Virtual Machine Node Pools

These reached GA as well, with autoscaling support added later. Rather than a uniform node pool locked to a single VM SKU, you can now define scale profiles inside a single node pool with different SKUs. Useful if you are trying to manage quota efficiently or if you want heterogeneous capacity without proliferating node pools.

AKS Local DNS

This one went GA and the team were notably enthusiastic about it. The short version: it adds a cache at each node that can serve stale DNS responses if upstream DNS has issues, and it supports falling back from UDP to TCP. The team mentioned they had seen it prevent real outages during upstream DNS degradation events.

GitHub Copilot App Modernization (Containerization Assist)

The containerization assist tooling, which generates Dockerfiles and Kubernetes manifests for existing applications and iterates on them when deployment fails policy checks, reached GA as part of the broader GitHub Copilot App Modernization suite. The interesting bit is the feedback loop: if the generated manifest fails an AKS policy (missing resource requests, for example), it registers the error and corrects the manifest before retrying. Useful for teams getting started with Kubernetes who are not yet familiar with all the guard rails in an Automatic cluster.

Features in Preview Worth Watching

The items below are either explicitly in public preview or were described as “coming in the next few months” in the December call. KubeCon EU is a reasonable target to get meaningful updates on these with the prospect for some to graduate to GA.

Managed Nvidia GPU Device Plugin

In the December call, Jorge announced that AKS now manages the lifecycle of the Nvidia device plugin alongside the GPU container drivers. Previously the device plugin was a DaemonSet you ran yourself. This is currently in public preview and was described as going GA “in the upcoming months.”

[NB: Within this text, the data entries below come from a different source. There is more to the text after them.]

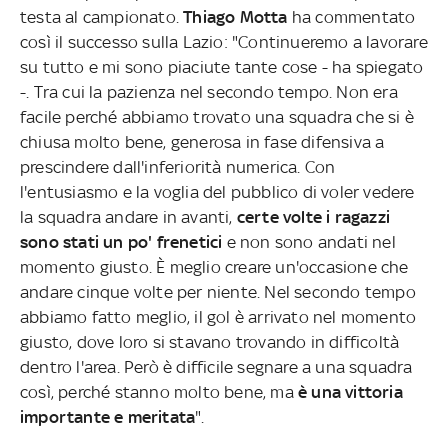
testa al campionato.
Thiago Motta
ha commentato
così il successo sulla Lazio: "Continueremo a lavorare
su tutto e mi sono piaciute tante cose - ha spiegato
-. Tra cui la pazienza nel secondo tempo. Non era
facile perché abbiamo trovato una squadra che si è
chiusa molto bene, generosa in fase difensiva a
prescindere dall'inferiorità numerica. Con
l'entusiasmo e la voglia del pubblico di voler vedere
la squadra andare in avanti,
certe volte i ragazzi
sono stati un po' frenetici
e non sono andati nel
momento giusto. È meglio creare un'occasione che
andare cinque volte per niente. Nel secondo tempo
abbiamo fatto meglio, il gol è arrivato nel momento
giusto, dove loro si stavano trovando in difficoltà
dentro l'area. Però è difficile segnare a una squadra
così, perché stanno molto bene, ma
è una vittoria
importante e meritata
".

Dynamic Resource Allocation (DRA)

DRA is available on AKS 1.34+ and is one of the requirements for the CNCF AI Conformance certification that AKS achieved during 2025. Still relatively new upstream (stabilised in Kubernetes 1.32), this may stay in preview for a while longer yet.

Scheduler Profiles

AKS now allows you to configure profiles on the default scheduler rather than running a separate scheduler and referencing it in every workload. This includes:

  • Node bin-packing to maximise resource utilisation and reduce costs
  • Pod topology spread for high availability across failure domains
  • Support for 18 in-tree scheduling plugins (NodeResourcesFit, PodTopologySpread, VolumeBinding, and more)
Node Customization (Image Caching)

This was mentioned as shipping “very soon in Q1” in the December call. The feature pre-caches images onto the node when provisioned, which addresses some of the cases where people have been using the deallocated scale-down mode to preserve image caches.

AKS Desktop and Agentic CLI

AKS Desktop is a local application (based on the open source Headlamp project) with Azure-specific authentication and cluster management built in. The agentic CLI and MCP server integrations are fully open source and allow you to chat with your cluster, run kubectl commands with permission checks, and inspect upgrade readiness. I have yet to play with the agentic CLI in anger but they are worth evaluating if you manage clusters regularly.

Conclusion

If you are planning to attend KubeCon EU 2026 and use AKS, I would recommend making the Pre Day. I am hoping to catch a recording, but failing that I will be relying on screenshots of slides and wading through the Azure Updates feed afterwards.